According to the EPaxos paper, during recovery, the replica should adopt a superset of all known dependencies to ensure safety.
Attack Scenario
Setup: 3 replicas (R0, R1, R2), N=3, f=1
Timeline
```
T0: I1 = PUT(k, 1) committed on R0 and R1 via fast path
R2 has no knowledge of I1
T1: Client sends I2 = PUT(k, 2) to R2
R2 creates I2 with seq=1, deps=∅ (doesn't know about I1)
R2 sends PreAccept(I2) to R0 and R1
T2: Network behavior:
- PreAccept(I2) to R0: DROPPED
- PreAccept(I2) to R1: DELIVERED
R1 processes PreAccept(I2):
- Detects conflict with I1 (same key k)
- Sets I2: seq=2, deps={I1}
- Sends PreAcceptReply(seq=2, deps={I1}) to R2
Network: PreAcceptReply from R1 to R2: DROPPED
T3: R2 times out on I2, starts recovery
- R2's local view: I2 with seq=1, deps=∅
- startRecoveryForInstance initializes recoveryInst = {seq=1, deps=∅, count=1}
- R2 sends Prepare(I2) to R0 and R1
T4: Prepare replies:
- R0 replies: Status=NONE (no record of I2)
- R1 replies: Status=PREACCEPTED, seq=2, deps={I1}
T5: R2 processes PrepareReply from R1:
- preply.Seq (2) != inst.Seq (1) → condition fails
- preply.Status == PREACCEPTED (not PREACCEPTED_EQ)
-
- recoveryInst remains {seq=1, deps=∅}
T6: R2 has majority (2/3), proceeds with recovery
- Uses recoveryInst: seq=1, deps=∅
- Commits I2 with deps=∅ (missing dependency on I1!)
T7: All replicas eventually see:
- I1 committed: seq=1, deps=∅
- I2 committed: seq=1, deps=∅ (NO dependency on I1!)
```
State Divergence
```
Execution order depends on local arrival/tie-breaking:
Replica R0: Executes I1 then I2 → final k = 2
Replica R1: Executes I1 then I2 → final k = 2
Replica R2: Executes I2 then I1 → final k = 1
❌ SAFETY VIOLATION: R2 has different final state!
```
Test Case
```go
func TestLostDependencyOnRecoveryUnderAsymmetricPreAcceptLoss(t *testing.T)
```
Test Output:
```
=== RUN TestLostDependencyOnRecoveryUnderAsymmetricPreAcceptLoss
lost_dependency_...test.go:269: replica 0: lost dependency on I1 for I2; got Deps[I1]=-1, want 0
lost_dependency...test.go:269: replica 1: lost dependency on I1 for I2; got Deps[I1]=-1, want 0
lost_dependency...test.go:269: replica 2: lost dependency on I1 for I2; got Deps[I1]=-1, want 0
lost_dependency..._test.go:323: execution-order safety violation: final value for key 1 is 1, want 2 (values=[1 1 1])
--- FAIL: TestLostDependencyOnRecoveryUnderAsymmetricPreAcceptLoss (0.09s)
```
Trigger Conditions
- Cluster with N ≥ 3 replicas
- Two conflicting commands I1 and I2 on the same key
- Asymmetric message loss during PreAccept phase for I2
- One replica (R1) has a PREACCEPTED view of I2 with richer deps than the leader (R2)
- R2 initiates recovery and receives conflicting PREACCEPTED states
- R1's richer deps are discarded because they don't match R2's local view
Impact
- Different replicas may execute conflicting commands in different orders
- State machines diverge permanently
- Violates the fundamental EPaxos guarantee of consistent execution order
- This is a data corruption bug in production systems
Notes
This bug is distinct from Issue #27 (handleCommit not protecting EXECUTED instances) and Issue #28 (non-durable PreAccept).

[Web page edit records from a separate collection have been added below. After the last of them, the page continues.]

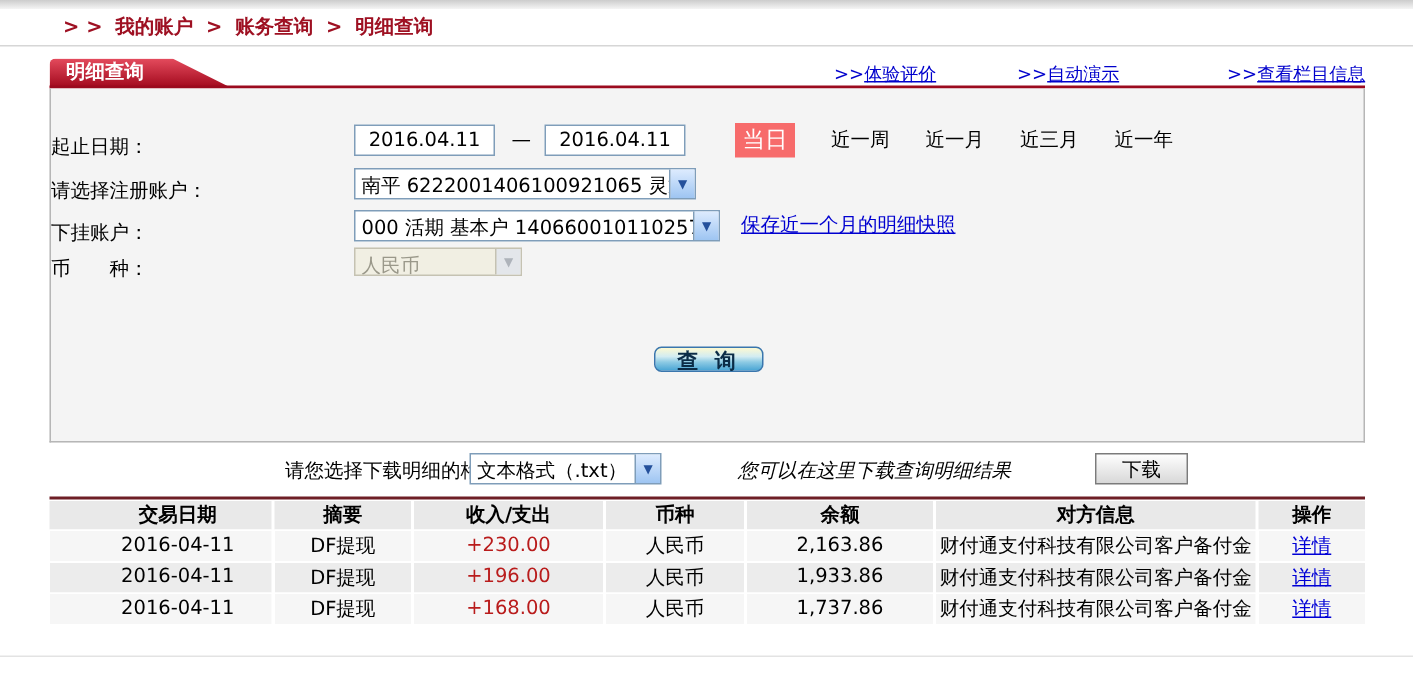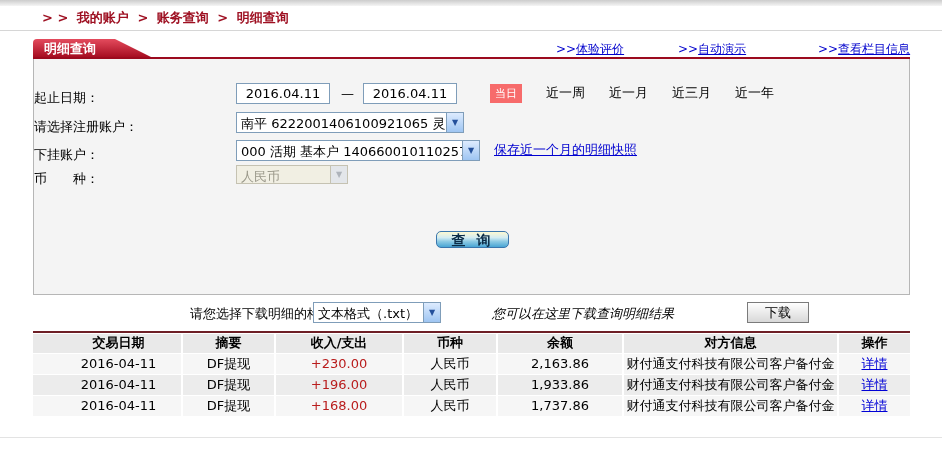"当日" .quick-now { font-size: 11px -> 15px }
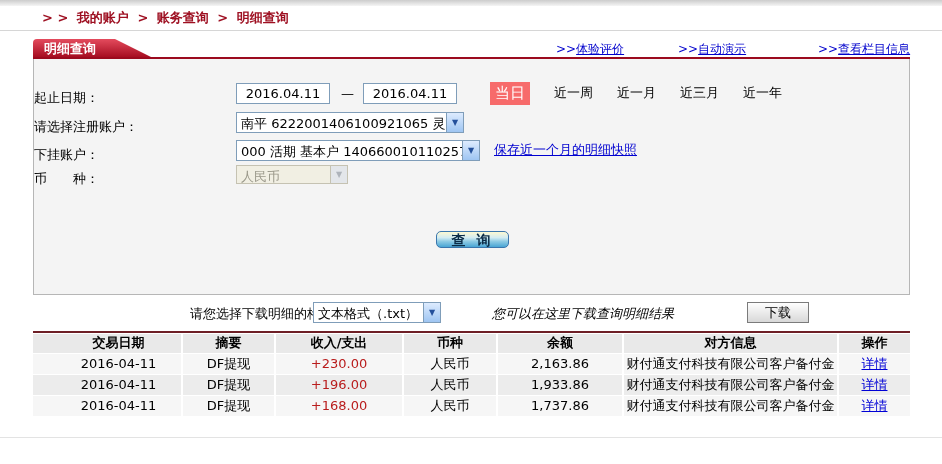"下载" .dl-btn { left: 747px -> 730px }
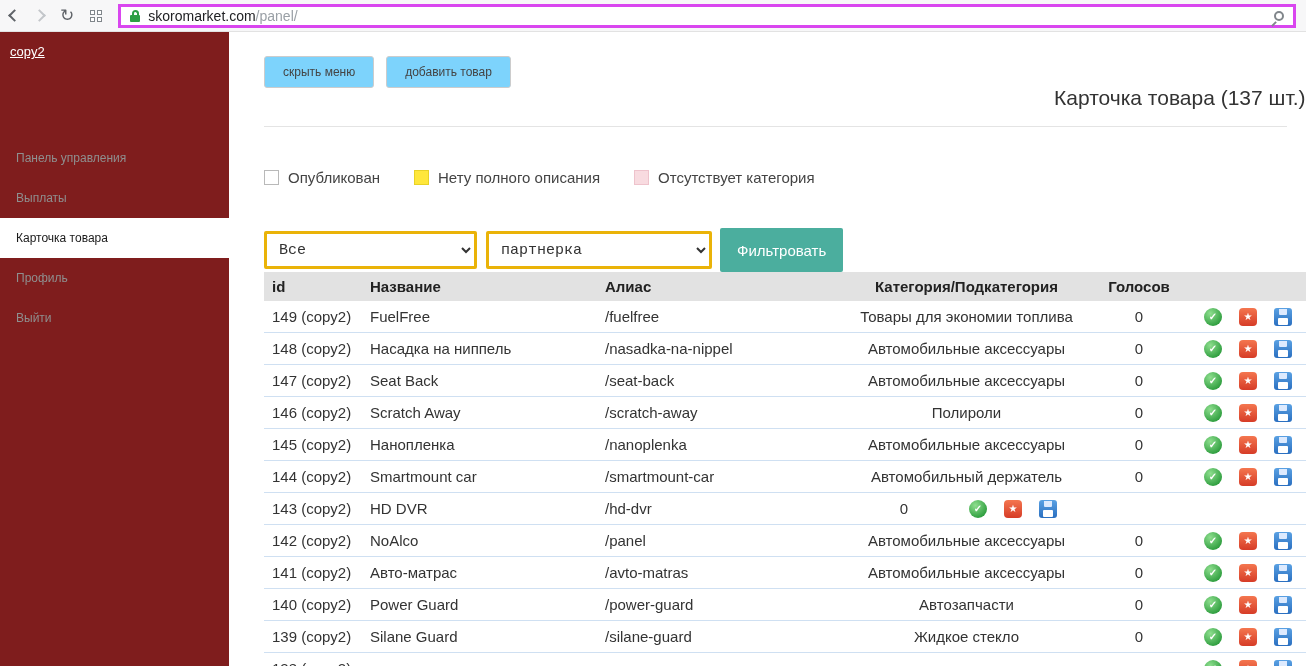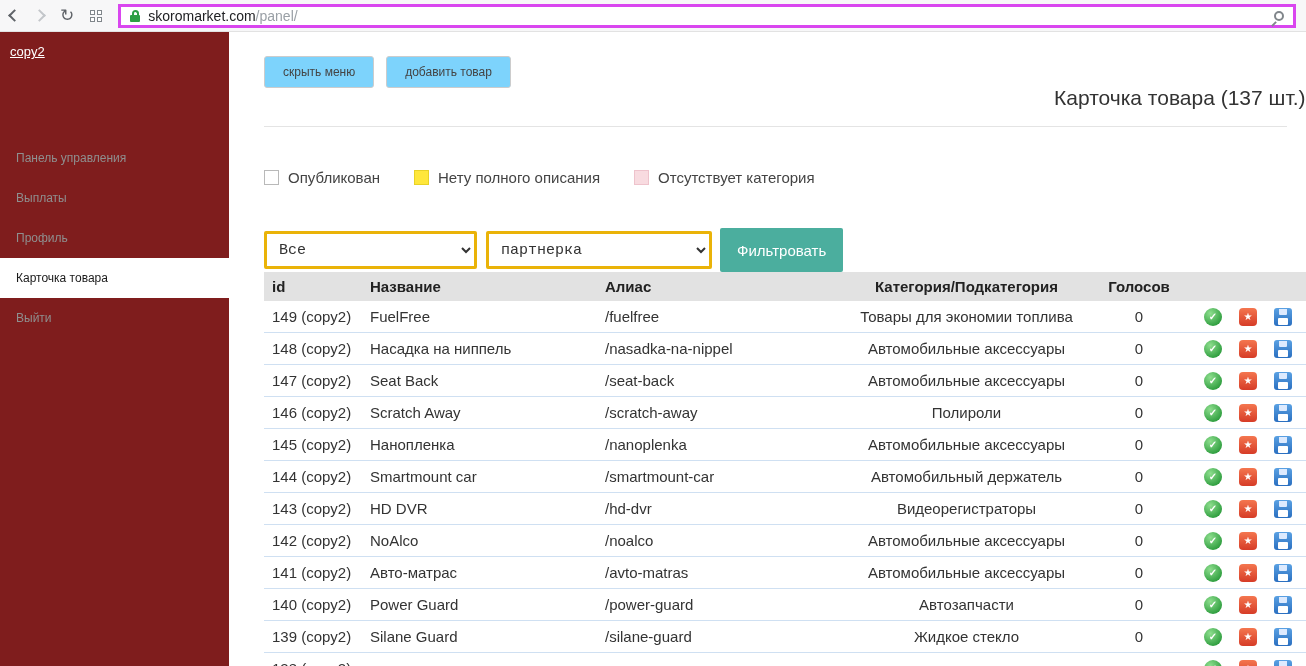"Профиль" div.side-item { order: before "Карточка товара" -> after "Карточка товара" }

It specifically affects the recovery path when processing PrepareReply messages with conflicting PREACCEPTED states.
The EPaxos paper requires that during recovery, the recovering replica must adopt metadata that is a superset of all known information. The current implementation violates this requirement by ignoring PREACCEPTED replies with different (potentially richer) Seq/Deps values.